Canine Distemper Virus
Color-enhanced electron micrograph of a paramyxovirus. Paramyxoviridae such as canine distemper virus are enveloped RNA viruses similar such as equine Nipahvirus shown here.
Notes: Send all samples at room temperature, or preserved in sample buffer (PDF)
Interpretation of PCR Results:
Canine Distemper Virus
Canine Distemper Virus (CDV) is an enveloped, negative-sense RNA virus that is closely related to the human measles virus. Domestic dogs are the most typical hosts, but the host spectrum of CDV also includes tigers, lions, leopards, foxes, ferrets, minks, as well as marine mammals such as seals (Vandevelde & Zurbriggen, 2005). The transmission of CDV must involve direct animal to animal contact or contact with extremely fresh (< 30 minutes old) infectious body secretions. Being an enveloped virus, CDV is very susceptible to disinfectants.
Canine distemper is a disease of dogs that occurs worldwide and is caused by CDV. The virus invades via the mucosal route, and multiplies in the lymphoid system. In the acute disease, CDV causes fever and leucopenia that accompany mucosal inflammation. The resulting symptoms include coughing and shivering, conjunctivitis, nasal discharge, pneumonia, diarrhea, and vomiting. After the acute phase, CDV may invade epithelial tissues and the central nervous system. The resulting symptoms in the secondary disease phase are i) pustular dermatitis and hyperkeratosis (callusing) of nose and foot pads (hence “hard pad disease”), and ii) neurological disorders that include encephalitis associated with myoclonus, seizures, tremors, imbalance, ataxia, and limb weakness (Vandevelde & Zurbriggen, 2005). Vaccination is very effective in preventing canine distemper.

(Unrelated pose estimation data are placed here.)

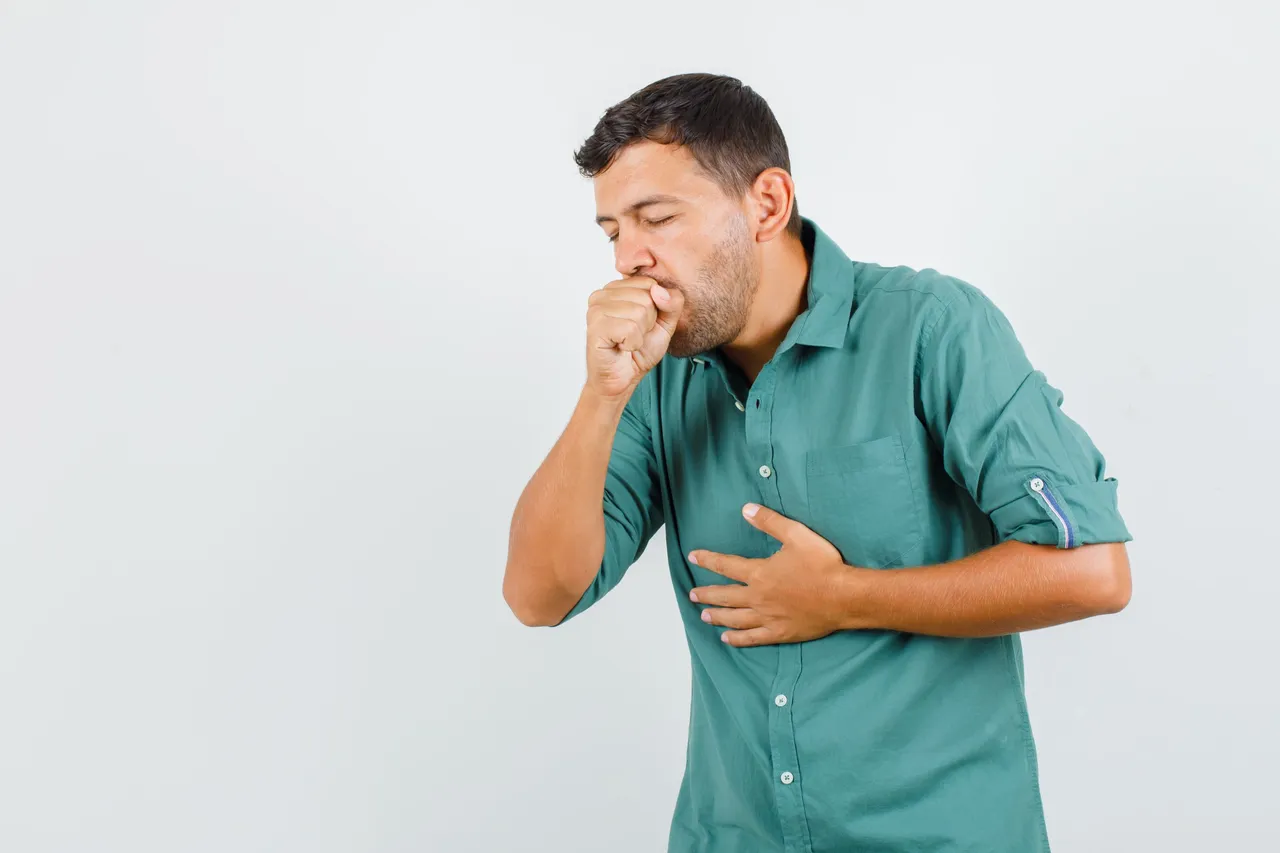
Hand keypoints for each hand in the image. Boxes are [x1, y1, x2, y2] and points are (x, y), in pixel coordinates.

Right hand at [585, 276, 683, 398]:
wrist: (623, 378)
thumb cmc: (639, 351)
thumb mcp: (665, 323)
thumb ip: (672, 302)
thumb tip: (659, 290)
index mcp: (617, 288)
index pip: (650, 284)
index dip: (655, 309)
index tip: (642, 323)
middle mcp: (603, 294)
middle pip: (646, 297)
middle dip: (648, 322)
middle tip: (633, 335)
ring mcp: (596, 309)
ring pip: (639, 311)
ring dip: (639, 334)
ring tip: (626, 341)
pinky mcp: (595, 327)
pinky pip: (629, 328)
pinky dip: (632, 343)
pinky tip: (621, 347)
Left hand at [688, 503, 856, 647]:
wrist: (843, 597)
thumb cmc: (822, 564)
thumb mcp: (796, 534)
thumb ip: (769, 521)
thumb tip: (746, 509)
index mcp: (759, 573)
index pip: (725, 565)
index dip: (707, 560)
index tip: (693, 557)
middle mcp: (758, 597)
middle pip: (725, 596)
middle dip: (707, 594)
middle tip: (692, 595)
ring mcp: (768, 617)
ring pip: (734, 619)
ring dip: (717, 617)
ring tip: (704, 616)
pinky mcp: (780, 633)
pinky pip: (753, 638)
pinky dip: (738, 639)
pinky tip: (727, 639)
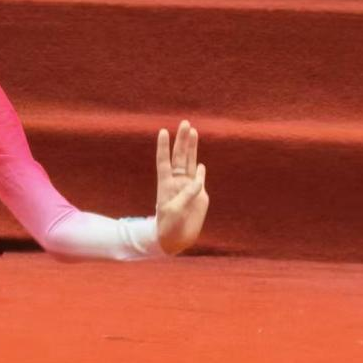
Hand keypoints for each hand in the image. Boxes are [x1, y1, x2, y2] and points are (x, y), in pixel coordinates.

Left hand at [154, 119, 208, 255]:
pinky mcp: (199, 196)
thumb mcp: (173, 211)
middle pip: (179, 157)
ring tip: (192, 132)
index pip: (164, 161)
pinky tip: (199, 163)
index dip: (163, 147)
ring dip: (191, 148)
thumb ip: (186, 194)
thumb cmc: (168, 226)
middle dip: (182, 140)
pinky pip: (199, 179)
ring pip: (189, 163)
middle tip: (185, 123)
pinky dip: (199, 171)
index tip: (163, 131)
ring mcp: (187, 187)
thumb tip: (199, 178)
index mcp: (165, 184)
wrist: (174, 240)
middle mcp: (176, 182)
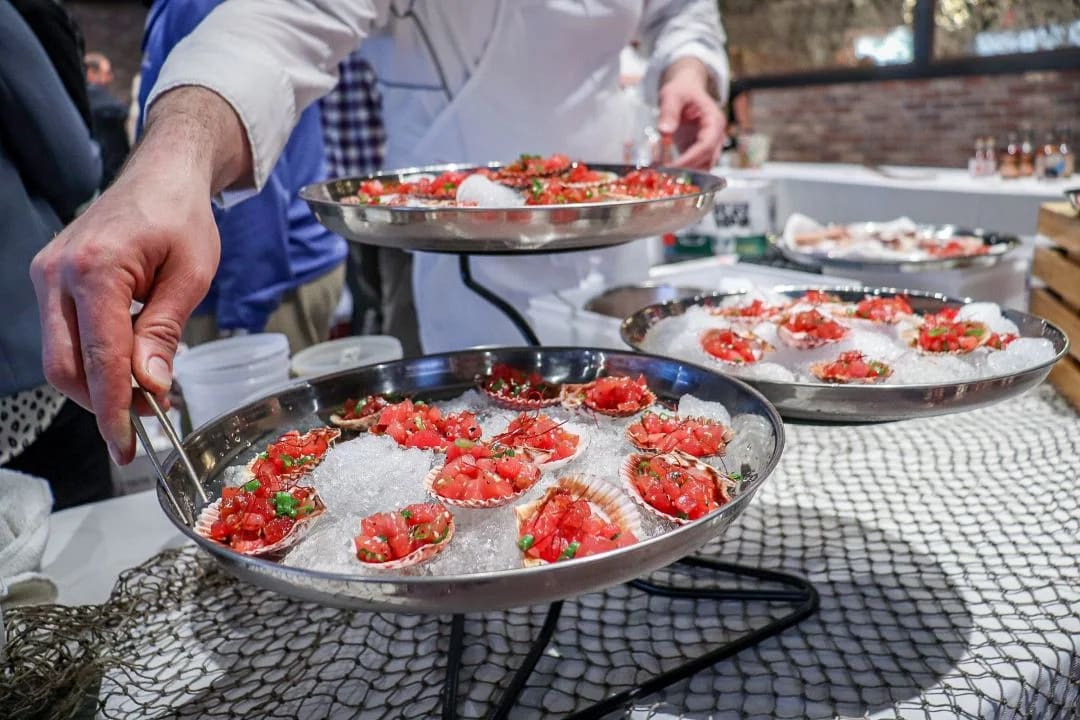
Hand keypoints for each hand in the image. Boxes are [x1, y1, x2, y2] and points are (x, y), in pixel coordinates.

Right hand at [30, 87, 249, 462]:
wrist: (161, 174)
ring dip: (99, 383)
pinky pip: (65, 335)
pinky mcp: (50, 279)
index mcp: (96, 270)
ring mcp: (47, 275)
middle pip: (65, 366)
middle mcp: (58, 273)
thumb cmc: (182, 216)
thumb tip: (152, 386)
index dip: (114, 410)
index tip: (127, 446)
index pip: (101, 359)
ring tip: (147, 389)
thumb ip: (165, 331)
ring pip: (60, 356)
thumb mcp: (190, 275)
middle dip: (103, 403)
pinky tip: (129, 361)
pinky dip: (94, 358)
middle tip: (148, 418)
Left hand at [656, 57, 725, 169]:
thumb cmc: (681, 90)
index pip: (706, 145)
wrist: (686, 89)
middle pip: (707, 159)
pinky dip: (683, 171)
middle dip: (687, 169)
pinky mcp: (699, 151)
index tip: (672, 166)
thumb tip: (664, 131)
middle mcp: (716, 135)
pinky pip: (695, 166)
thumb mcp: (672, 95)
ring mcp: (710, 144)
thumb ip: (669, 112)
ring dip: (686, 174)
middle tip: (664, 175)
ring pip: (703, 166)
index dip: (690, 158)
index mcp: (714, 121)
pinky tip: (666, 173)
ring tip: (663, 176)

Standard Diagnostic Methods
The variability of signs makes clinical diagnosis relatively difficult. Myoclonus appears to be the only neurological sign highly suggestive of distemper infection. Laboratory detection methods in use are time-consuming and include virus neutralization assay, ELISA and nucleic acid hybridization assays. PCR detection of viral nucleic acids is also widely employed but it is highly dependent on the quality of sample source, nucleic acid extraction, and primer specificity (Elia et al., 2006).
The quantitative PCR approach we have developed uses the highly conserved phosphoprotein gene as the amplification target, and detects single copies of the viral RNA genome present in the sample input to the PCR.